The study focused on the first neuraminidase inhibitor (NI), Relenza (zanamivir), a class of drugs which also includes Tamiflu (oseltamivir). A qualitative analysis of United States (US) and European Union (EU) regulatory appraisals for Relenza was conducted to discover the reasons for the conflicting regulatory judgements relating to Relenza’s ability to alleviate symptoms and reduce frequency of complications of influenza.
The study states that “a key unsettled question is why the United States Food and Drug Administration (FDA) has approved more cautious efficacy statements in labelling than European regulators for both drugs”.
Mulinari and Davis discovered that part of the reason was because of differences in evaluation of Relenza in the US and EU. Due to the FDA’s “more probing and meticulous evaluative methodology” they had a greater understanding and knowledge of the Relenza clinical evidence. It was shown that unlike the EMA, the FDA “rejected the manufacturer’s insistence on pooling efficacy data, remained wary of subgroup analyses and insisted on stringent statistical analyses. These differences meant that the FDA was less likely to depart from prevailing regulatory and scientific standards in interpreting trial results”.
The differences could be explained due to the contrasting review methodologies of each institution, for example, the FDA examines original data and documentation from trials, whereas the European regulators rely on manufacturer-compiled summaries.

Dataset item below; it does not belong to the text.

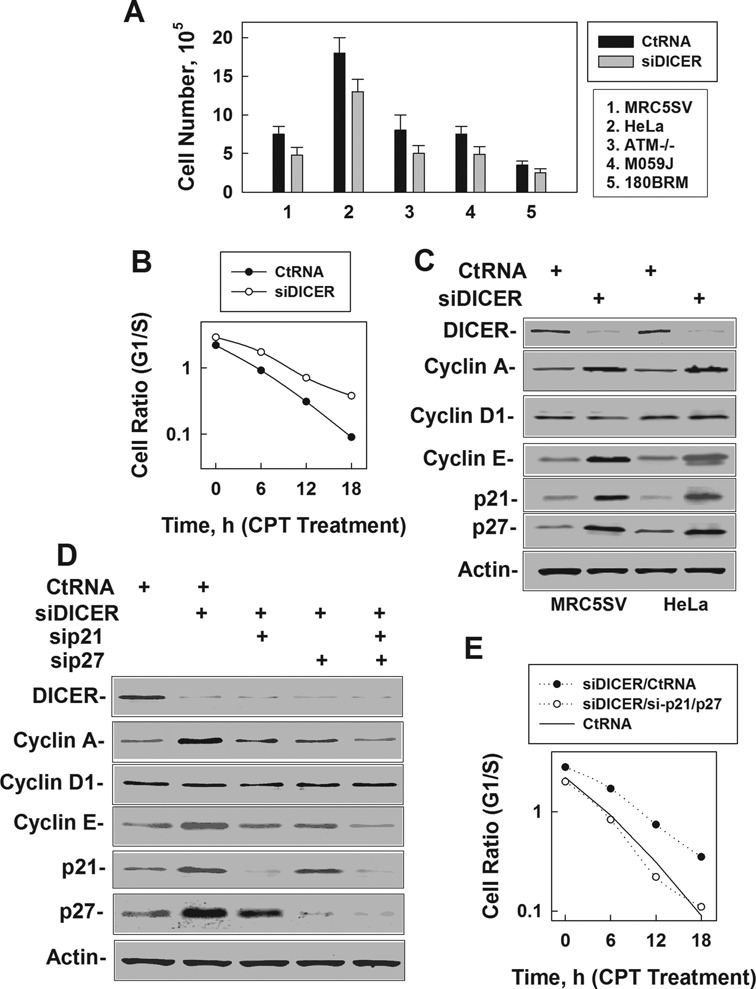
Knockdown of DICER prolongs the G1/S transition through up-regulating p21Waf1/Cip1 and p27/Kip1. (A) The number of human cells (MRC5SV, HeLa, ATM−/−, M059J and 180BRM) was counted at 72 h after the cells were treated with CtRNA or siDICER. The data were obtained from two independent experiments. (B) HeLa cells were collected at 60 h after treatment with CtRNA or siDICER. HeLa cells in the G1 and S phases were detected by combining dye from PI, BrdU labeling and flow cytometry as described in the Supplementary Materials. Similar results were obtained from three independent experiments that the authors carried out. (C) Immunoblot detection was performed from MRC5SV and HeLa cells treated with siDICER for 60 h. Similar data were obtained from two independent experiments that the authors carried out. (D) HeLa cells were treated with siDICER with or without siRNA against p21 or/and p27 (si-p21, si-p27 or si-p21/si-p27) for 60 h, and the cells were collected for immunoblot detection. Similar data were obtained from two independent experiments. (E) The effects of si-p21/si-p27 on the G1-S transition in the DICER knockdowns. HeLa cells were collected for detecting G1 and S phase cell distribution as described in B. Similar results were obtained from three independent experiments that the authors carried out.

The findings of the study “challenge the current emphasis on evaluating regulatory performance mainly in terms of speed of review.” The study proposed that “persistent uncertainty and knowledge deficits regarding NIs could have been ameliorated had regulators engaged in the public debates over the drugs’ efficacy and explained their contrasting methodologies and judgments.”
In the conclusion of the study, the authors stated that “regulators use major resources to evaluate new medicines, but if regulators’ assessments are not effectively disseminated and used, resources are used inefficiently.”